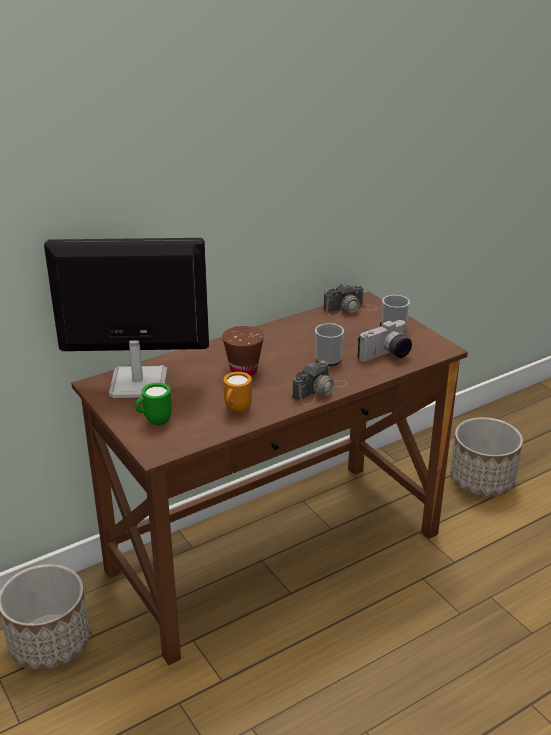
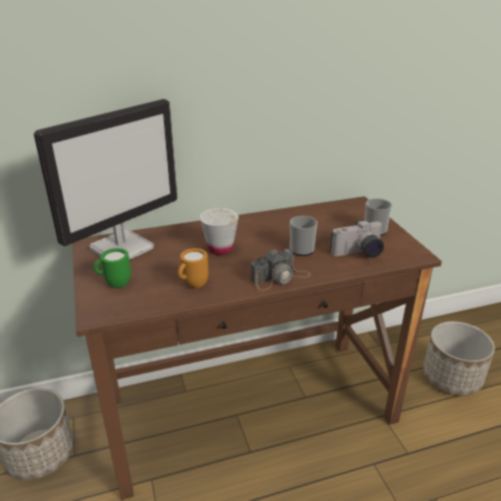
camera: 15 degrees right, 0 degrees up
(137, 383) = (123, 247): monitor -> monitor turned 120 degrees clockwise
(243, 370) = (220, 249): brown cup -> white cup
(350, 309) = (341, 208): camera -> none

...

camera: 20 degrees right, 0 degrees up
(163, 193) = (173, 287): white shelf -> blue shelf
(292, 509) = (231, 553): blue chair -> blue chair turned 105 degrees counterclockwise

WORK REQUEST »
For this exercise, repeat exactly the lines of the data above from the one with "camera: 15 degrees right, 0 degrees up" down to the one with "(350, 309) = (341, 208): camera -> none", both end lines included.

RESPONSE AREA »
camera: 15 degrees right, 0 degrees up
(137, 383) = (123, 247): monitor -> monitor turned 120 degrees clockwise
(243, 370) = (220, 249): brown cup -> white cup
(350, 309) = (341, 208): camera -> none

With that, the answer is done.